I can feel you judging me through the phone.
I don't think he's ever woke up with a paraplegic stripper sitting on his face before.
he referred to my room as the tit cave...
Drinking bud light and eating rice cakes...this is the closest to getting in shape for spring break as its going to get.
Restaurants Roasting People Who Gave Them Negative Yelp Reviews (25 Pics)
Just wanted to let you know that I always win at "whose ex is crazier" because of you.
they call him Oral-B. enough said
We have 24 days left before I leave for college and 21 condoms left in the stockpile. Are you up for the challenge?
We got the DJ into it too! "If there are any dudes into other dudes out there, my man mark is looking to get pounded. Buy him a drink stat!"
i just deleted him from my phone. and yes... I did just text you this from less than 20 feet away.
I'm not judging.. I sure as hell am not getting out of my bed to come talk to you about this. but i support your decision
Woman Posts Harassing DMs From Creep Online, Now He’s Upset Because People Told His Mom
Cool. Some 22 year old kids gave me a ride home from the bar last night. In related news, I made out with a 22yr old last night. He was adorable
I think I'm going to call this chapter of my life story "Weekday day-drinking in the park isn't just for the homeless!"

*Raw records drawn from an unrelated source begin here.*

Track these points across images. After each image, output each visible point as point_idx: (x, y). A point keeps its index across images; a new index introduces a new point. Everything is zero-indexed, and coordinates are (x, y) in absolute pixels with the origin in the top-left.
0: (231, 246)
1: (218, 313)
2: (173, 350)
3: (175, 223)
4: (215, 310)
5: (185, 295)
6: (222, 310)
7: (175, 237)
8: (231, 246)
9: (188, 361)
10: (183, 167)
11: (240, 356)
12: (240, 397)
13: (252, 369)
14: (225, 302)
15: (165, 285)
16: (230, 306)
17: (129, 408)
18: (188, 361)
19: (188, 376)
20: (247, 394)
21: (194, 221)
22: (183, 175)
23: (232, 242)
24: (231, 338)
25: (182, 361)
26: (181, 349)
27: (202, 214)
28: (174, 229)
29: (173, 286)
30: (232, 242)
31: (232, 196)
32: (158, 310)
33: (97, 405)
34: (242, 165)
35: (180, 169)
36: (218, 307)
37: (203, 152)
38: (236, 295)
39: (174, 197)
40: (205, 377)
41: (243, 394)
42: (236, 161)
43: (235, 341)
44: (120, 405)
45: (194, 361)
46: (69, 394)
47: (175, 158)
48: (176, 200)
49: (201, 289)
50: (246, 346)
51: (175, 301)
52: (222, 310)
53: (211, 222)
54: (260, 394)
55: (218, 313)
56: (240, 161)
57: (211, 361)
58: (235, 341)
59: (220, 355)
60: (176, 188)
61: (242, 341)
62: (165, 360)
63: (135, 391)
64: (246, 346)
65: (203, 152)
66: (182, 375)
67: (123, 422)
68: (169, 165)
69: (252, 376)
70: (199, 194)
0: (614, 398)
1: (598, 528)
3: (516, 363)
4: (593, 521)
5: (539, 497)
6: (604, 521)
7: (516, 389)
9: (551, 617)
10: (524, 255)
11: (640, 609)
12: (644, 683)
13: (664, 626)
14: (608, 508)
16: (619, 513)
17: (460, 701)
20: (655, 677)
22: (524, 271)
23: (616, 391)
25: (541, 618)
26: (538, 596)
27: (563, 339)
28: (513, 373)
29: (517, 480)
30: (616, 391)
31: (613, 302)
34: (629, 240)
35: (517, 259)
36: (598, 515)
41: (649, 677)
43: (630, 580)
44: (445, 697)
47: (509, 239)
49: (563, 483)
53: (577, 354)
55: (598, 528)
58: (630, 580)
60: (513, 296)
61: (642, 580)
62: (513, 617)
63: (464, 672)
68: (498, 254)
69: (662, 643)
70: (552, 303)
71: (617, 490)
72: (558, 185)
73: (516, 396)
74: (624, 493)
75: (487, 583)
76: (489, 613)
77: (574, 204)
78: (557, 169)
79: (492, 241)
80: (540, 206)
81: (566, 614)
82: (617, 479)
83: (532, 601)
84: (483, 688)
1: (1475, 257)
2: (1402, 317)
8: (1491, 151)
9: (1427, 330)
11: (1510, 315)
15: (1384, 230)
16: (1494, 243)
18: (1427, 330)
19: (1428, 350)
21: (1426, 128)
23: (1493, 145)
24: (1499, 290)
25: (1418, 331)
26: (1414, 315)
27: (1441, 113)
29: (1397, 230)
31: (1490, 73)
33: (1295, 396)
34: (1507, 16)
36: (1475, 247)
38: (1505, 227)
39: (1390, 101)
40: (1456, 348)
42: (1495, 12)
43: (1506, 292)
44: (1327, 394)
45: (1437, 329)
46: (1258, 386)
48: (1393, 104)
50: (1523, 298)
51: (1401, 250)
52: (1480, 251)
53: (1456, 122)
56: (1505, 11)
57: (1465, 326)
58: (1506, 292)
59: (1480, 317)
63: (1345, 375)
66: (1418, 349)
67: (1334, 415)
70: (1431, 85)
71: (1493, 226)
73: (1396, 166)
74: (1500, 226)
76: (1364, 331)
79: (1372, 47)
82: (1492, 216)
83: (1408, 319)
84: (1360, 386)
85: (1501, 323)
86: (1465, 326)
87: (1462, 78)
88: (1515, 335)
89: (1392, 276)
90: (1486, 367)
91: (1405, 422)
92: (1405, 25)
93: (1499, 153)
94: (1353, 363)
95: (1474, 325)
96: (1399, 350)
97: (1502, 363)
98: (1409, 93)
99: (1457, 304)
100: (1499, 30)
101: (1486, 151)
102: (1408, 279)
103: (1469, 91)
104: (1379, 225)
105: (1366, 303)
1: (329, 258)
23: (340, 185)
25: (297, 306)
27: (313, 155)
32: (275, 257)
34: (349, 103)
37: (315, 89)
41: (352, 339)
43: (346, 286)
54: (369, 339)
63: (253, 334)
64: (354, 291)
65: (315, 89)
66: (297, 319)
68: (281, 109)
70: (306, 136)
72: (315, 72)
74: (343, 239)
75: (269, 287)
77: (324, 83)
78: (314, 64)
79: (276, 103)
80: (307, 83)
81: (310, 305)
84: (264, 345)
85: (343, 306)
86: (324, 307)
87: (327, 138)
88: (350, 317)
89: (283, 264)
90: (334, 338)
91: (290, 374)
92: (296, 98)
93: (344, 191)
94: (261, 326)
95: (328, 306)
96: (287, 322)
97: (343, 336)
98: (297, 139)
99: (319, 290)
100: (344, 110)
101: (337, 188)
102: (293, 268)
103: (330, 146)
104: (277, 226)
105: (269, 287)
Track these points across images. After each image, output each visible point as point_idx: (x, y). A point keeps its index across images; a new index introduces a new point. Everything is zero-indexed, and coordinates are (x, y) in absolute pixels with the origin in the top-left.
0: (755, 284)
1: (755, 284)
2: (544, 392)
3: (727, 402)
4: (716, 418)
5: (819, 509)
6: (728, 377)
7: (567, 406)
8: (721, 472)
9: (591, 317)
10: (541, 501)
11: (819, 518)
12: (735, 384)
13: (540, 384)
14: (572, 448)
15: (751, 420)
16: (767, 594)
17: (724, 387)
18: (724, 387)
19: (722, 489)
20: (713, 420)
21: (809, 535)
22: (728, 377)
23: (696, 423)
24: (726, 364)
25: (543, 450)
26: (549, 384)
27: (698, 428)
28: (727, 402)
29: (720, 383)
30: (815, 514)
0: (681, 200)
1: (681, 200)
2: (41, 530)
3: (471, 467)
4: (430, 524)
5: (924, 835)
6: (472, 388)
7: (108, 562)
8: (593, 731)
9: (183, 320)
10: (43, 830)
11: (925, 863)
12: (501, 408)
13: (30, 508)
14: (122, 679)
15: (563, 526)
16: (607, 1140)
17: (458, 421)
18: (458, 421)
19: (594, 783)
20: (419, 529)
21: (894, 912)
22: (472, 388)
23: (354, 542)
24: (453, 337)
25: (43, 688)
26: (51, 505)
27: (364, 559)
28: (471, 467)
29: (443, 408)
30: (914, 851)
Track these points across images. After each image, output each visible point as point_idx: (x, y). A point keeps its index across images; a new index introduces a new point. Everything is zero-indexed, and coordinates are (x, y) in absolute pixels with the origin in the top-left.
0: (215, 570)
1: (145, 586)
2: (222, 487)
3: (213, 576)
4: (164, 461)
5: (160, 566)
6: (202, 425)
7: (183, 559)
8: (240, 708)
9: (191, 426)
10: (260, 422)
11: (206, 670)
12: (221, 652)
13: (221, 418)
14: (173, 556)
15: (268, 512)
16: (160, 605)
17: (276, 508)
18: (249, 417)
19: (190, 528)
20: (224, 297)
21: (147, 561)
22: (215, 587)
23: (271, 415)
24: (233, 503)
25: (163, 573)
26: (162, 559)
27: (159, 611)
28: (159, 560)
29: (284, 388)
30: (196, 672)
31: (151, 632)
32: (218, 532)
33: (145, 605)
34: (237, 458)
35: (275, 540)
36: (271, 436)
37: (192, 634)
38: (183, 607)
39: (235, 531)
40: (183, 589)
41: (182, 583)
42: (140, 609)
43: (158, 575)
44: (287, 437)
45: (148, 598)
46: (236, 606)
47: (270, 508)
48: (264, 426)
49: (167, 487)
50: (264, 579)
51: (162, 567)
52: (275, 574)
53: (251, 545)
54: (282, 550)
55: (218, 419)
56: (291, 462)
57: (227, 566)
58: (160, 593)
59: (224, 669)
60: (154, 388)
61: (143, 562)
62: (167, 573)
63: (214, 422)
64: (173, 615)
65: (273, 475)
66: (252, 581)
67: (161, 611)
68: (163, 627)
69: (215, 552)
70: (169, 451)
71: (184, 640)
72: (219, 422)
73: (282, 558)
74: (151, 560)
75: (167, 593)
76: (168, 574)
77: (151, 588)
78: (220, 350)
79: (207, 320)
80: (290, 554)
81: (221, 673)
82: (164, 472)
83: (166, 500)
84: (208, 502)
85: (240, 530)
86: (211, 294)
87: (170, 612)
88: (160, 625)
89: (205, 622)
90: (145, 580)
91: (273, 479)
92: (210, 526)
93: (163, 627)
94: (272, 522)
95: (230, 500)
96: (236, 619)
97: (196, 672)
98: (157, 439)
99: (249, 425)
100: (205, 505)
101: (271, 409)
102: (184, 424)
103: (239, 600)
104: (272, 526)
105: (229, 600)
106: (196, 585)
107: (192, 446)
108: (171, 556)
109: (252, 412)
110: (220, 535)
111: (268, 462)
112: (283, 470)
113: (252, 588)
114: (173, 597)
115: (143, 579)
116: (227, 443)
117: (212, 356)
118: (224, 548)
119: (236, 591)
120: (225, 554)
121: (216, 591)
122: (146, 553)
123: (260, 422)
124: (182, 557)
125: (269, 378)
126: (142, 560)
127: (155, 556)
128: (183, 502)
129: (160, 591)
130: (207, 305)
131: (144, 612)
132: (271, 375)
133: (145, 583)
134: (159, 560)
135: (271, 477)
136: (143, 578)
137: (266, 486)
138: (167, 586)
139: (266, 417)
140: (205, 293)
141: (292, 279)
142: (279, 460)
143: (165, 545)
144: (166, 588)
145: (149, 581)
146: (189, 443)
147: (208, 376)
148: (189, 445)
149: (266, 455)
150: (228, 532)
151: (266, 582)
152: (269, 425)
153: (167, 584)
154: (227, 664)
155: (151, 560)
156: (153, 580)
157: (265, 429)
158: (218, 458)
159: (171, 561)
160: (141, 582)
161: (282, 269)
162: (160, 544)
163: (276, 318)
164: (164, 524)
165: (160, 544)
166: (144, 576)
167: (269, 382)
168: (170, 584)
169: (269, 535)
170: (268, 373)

I know it's 10:30am but Finding Dory starts in an hour, and I have four points of molly. You down?
if i hadn't ended our catfight by hugging you one of us might be dead right now
you're the only girl i know who can be too sick to walk to the kitchen and still have enough game to receive multiple orgasms
(440): please tell me you didn't have sex in my dress.. IT'S A VIRGIN DRESS.